15% of your grade is determined from submission of your lesson exercises and participation in the lab sessions. You are expected to work together with your team members and course instructors with your full attention during the lab sessions.
Collaboration policy and Honor Code
Some of the data we will use in this course is unpublished, generously given to us by researchers both from Caltech and from other institutions. They have given us their data in good faith that it will be used only in this class. It is therefore imperative that you do not disseminate data sets that I ask you not to distribute anywhere outside of this class.
Since the homework is done in assigned teams, you obviously should collaborate heavily with the other members of your team. You are free to discuss the homework with other teams, including via Ed, but the work you submit must be the work of your own team.
You may not consult solutions of homework problems from previous editions of this course.
You are free to consult references, literature, websites, blogs, etc., outside of the materials presented in class. (The exceptions are places where homework problems are completely worked out, such as previous editions of this or other courses, or other students' work.) In fact, you are encouraged to do so. If you do, you must properly cite the sources in your homework. Be warned: doing homework by Google fishing will not work! The problems are too open ended and the techniques are too varied.

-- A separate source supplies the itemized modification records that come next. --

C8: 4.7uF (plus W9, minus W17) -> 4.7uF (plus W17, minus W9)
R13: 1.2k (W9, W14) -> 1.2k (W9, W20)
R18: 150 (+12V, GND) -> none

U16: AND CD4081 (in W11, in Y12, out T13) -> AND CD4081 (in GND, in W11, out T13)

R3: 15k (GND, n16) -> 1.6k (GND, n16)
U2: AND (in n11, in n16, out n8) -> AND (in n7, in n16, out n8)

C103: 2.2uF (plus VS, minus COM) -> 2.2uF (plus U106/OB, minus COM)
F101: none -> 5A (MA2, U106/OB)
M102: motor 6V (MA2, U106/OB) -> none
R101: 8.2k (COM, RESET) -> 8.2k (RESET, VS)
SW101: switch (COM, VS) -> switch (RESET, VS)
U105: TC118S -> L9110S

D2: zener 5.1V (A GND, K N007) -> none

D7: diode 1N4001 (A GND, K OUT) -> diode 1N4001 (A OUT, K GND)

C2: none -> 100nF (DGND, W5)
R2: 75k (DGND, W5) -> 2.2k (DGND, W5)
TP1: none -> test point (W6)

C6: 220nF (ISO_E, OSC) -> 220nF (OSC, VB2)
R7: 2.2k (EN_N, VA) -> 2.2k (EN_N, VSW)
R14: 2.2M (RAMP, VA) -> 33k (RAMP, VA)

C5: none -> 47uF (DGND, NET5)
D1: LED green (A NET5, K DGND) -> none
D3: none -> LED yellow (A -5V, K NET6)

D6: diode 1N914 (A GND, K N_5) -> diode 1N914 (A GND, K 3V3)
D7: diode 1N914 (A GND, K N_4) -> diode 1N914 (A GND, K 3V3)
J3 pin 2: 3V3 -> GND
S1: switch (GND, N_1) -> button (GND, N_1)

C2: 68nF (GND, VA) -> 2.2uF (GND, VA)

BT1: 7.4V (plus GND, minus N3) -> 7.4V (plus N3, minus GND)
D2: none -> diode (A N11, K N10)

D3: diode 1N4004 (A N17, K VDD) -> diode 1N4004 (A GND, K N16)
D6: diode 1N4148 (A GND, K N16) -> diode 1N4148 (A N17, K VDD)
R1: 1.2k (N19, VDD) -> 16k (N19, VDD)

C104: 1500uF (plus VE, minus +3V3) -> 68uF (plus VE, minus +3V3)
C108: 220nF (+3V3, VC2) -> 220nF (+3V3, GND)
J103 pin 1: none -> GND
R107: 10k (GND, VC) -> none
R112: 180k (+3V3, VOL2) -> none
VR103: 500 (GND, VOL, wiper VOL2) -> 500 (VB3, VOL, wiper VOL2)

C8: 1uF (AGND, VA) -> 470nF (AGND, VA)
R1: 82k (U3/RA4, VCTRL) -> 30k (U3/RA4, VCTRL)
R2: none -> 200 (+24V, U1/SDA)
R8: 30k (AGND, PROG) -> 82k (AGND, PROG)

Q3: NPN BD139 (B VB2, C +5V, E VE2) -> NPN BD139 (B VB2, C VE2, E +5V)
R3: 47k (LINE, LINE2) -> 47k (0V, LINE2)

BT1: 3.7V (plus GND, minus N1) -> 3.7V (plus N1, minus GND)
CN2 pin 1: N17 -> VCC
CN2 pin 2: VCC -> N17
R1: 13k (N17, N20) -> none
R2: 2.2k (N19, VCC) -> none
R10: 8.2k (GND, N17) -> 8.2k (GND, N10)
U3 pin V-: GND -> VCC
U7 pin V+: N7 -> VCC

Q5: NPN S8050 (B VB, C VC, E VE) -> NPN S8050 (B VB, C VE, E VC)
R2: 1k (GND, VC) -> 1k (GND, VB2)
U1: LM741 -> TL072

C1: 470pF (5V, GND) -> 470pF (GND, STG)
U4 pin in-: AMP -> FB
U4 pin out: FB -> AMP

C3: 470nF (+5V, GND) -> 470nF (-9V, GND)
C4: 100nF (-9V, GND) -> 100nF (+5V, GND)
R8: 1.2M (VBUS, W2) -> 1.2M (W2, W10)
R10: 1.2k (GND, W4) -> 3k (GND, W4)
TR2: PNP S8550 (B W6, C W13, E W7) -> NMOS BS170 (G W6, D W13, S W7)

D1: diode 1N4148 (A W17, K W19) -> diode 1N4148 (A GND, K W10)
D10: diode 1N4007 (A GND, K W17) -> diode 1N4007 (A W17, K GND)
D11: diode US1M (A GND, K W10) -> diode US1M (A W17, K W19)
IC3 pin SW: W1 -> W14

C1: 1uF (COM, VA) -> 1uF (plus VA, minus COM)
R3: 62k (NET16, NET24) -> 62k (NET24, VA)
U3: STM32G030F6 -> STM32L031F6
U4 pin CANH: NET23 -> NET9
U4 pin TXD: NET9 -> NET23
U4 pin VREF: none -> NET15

Excused absences/extensions
Under certain circumstances, missed lab or lecture sessions will be excused and extensions given on the homework without costing grace days. The reasons for the excuses or extensions must be compelling, such as health or family issues. Graduate school interviews are common during the winter term, and extensions are also typically granted for these. In all cases extensions must be requested from the course instructor.
Course communications
You are free to contact the course staff at any time, but we encourage you to use the class Ed page for questions course topics and homework. Most of our mass communication with you will be through Ed, so be sure to set your Ed account to give you email alerts if necessary.
Prerequisites
BE/Bi 103 a or equivalent is a prerequisite for this course. In particular, you should be comfortable using Python fo scientific computing, including use of Numpy, Pandas, Jupyter/JupyterLab with LaTeX, and plotting, e.g., with Bokeh. You should also be able to use Git. If you need to brush up on these skills, you can visit the BE/Bi 103 a website. In particular, you should check out the lessons on Jupyter, LaTeX, and Git since all assignments in this class use these tools.